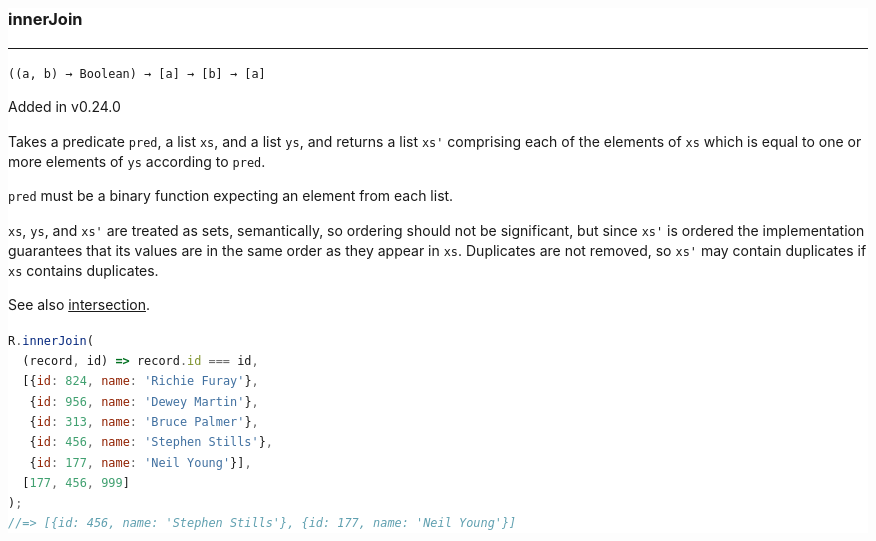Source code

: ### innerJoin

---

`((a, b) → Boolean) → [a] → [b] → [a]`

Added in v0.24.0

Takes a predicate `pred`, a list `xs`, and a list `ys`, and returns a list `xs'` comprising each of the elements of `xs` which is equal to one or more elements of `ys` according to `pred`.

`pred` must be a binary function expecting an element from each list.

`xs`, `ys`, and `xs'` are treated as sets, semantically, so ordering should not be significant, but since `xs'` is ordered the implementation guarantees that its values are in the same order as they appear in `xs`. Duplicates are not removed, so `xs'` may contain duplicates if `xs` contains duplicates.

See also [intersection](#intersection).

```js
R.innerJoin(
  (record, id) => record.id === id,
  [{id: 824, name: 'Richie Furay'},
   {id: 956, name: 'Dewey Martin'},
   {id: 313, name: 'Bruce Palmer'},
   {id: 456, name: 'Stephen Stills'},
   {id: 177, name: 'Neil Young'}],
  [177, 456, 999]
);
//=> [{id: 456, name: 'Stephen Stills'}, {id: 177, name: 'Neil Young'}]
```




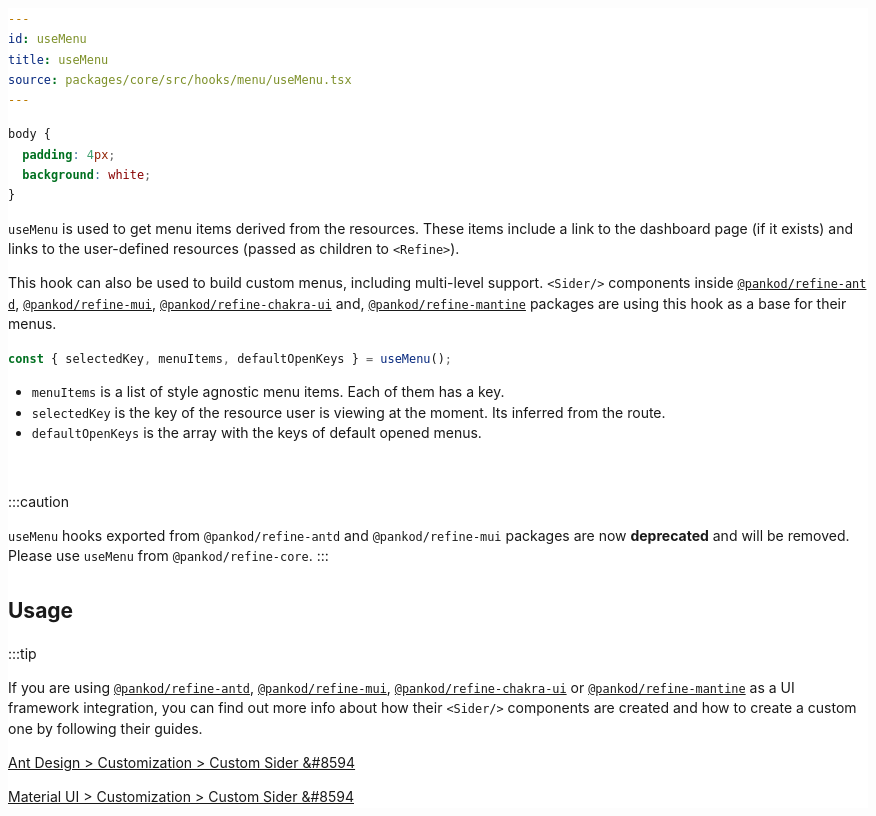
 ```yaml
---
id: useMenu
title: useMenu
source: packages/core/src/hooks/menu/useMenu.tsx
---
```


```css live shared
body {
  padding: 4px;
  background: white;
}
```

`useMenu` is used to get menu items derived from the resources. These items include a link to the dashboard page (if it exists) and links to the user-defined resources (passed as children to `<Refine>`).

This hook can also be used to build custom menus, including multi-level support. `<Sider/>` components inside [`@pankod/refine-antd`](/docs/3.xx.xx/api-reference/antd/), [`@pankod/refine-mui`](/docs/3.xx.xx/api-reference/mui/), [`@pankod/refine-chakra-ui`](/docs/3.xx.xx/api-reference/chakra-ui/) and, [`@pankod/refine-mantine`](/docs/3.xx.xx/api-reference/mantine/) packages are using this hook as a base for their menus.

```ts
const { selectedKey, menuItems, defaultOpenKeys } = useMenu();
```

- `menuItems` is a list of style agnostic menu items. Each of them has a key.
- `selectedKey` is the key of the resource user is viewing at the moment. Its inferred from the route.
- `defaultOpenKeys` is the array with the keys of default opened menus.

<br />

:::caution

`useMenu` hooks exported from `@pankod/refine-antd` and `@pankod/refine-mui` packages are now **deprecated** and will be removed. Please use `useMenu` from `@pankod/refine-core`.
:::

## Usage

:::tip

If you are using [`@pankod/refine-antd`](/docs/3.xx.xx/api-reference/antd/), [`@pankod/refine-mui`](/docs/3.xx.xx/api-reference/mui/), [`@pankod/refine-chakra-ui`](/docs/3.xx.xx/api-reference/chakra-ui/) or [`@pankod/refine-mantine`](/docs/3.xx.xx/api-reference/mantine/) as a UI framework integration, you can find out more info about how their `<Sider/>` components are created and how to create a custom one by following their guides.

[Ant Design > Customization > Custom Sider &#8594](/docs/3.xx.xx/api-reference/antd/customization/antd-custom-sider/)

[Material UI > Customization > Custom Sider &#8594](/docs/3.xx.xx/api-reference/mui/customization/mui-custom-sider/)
▬▬▬▬▬▬▬▬▬▬
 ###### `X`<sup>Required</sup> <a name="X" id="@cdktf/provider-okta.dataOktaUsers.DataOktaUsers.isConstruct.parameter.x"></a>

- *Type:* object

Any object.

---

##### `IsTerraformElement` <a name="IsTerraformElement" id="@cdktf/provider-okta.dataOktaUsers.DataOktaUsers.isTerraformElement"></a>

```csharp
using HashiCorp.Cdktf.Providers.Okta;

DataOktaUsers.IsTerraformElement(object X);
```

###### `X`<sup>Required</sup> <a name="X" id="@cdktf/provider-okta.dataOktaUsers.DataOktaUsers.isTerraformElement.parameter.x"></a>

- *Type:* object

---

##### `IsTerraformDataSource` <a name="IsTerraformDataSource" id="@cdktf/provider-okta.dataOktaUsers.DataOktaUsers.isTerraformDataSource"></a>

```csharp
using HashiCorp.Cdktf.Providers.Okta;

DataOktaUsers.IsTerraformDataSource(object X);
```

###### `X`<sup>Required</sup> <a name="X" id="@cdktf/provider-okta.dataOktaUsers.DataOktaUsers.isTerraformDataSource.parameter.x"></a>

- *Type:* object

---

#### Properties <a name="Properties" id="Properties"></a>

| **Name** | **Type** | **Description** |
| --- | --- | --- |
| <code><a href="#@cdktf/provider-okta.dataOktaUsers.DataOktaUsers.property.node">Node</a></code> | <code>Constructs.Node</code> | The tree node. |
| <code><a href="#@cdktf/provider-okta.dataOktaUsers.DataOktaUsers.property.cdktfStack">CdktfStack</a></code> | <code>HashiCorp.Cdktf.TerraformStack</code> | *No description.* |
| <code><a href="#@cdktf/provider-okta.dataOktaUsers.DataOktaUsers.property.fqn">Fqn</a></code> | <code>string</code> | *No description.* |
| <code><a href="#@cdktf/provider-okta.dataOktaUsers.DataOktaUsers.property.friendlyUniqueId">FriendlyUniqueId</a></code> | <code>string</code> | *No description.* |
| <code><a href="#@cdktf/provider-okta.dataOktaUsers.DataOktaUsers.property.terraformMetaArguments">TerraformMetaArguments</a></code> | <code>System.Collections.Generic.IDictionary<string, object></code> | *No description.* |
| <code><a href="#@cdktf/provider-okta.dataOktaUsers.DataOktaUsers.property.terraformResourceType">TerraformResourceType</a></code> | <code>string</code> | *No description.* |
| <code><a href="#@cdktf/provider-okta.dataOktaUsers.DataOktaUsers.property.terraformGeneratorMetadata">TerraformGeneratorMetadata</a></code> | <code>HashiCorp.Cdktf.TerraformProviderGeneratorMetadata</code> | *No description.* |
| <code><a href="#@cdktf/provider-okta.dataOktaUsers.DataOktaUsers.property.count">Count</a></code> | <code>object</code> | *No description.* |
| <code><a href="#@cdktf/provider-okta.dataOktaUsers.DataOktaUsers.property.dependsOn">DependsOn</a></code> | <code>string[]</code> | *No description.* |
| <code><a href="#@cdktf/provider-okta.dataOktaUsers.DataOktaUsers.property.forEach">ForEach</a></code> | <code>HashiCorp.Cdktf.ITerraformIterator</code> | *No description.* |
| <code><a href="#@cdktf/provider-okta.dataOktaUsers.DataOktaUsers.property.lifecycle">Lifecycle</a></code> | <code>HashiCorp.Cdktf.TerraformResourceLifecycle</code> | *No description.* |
▬▬▬▬▬▬▬▬▬▬
**Directions:** The data above holds the lines to copy: start at the one with "Source code", stop at the one with "used to get", include both, copy them exactly without pictures, and copy nothing else.

**Answer below:**
Source code

: ### innerJoin

---

`((a, b) → Boolean) → [a] → [b] → [a]`

Added in v0.24.0

Takes a predicate `pred`, a list `xs`, and a list `ys`, and returns a list `xs'` comprising each of the elements of `xs` which is equal to one or more elements of `ys` according to `pred`.

`pred` must be a binary function expecting an element from each list.

`xs`, `ys`, and `xs'` are treated as sets, semantically, so ordering should not be significant, but since `xs'` is ordered the implementation guarantees that its values are in the same order as they appear in `xs`. Duplicates are not removed, so `xs'` may contain duplicates if `xs` contains duplicates.

See also [intersection](#intersection).

```js
R.innerJoin(
  (record, id) => record.id === id,
  [{id: 824, name: 'Richie Furay'},
   {id: 956, name: 'Dewey Martin'},
   {id: 313, name: 'Bruce Palmer'},
   {id: 456, name: 'Stephen Stills'},
   {id: 177, name: 'Neil Young'}],
  [177, 456, 999]
);
//=> [{id: 456, name: 'Stephen Stills'}, {id: 177, name: 'Neil Young'}]
```




 ```yaml
---
id: useMenu
title: useMenu
source: packages/core/src/hooks/menu/useMenu.tsx
---
```


```css live shared
body {
  padding: 4px;
  background: white;
}
```

`useMenu` is used to get menu items derived from the resources. These items include a link to the dashboard page (if it exists) and links to the user-defined resources (passed as children to `<Refine>`).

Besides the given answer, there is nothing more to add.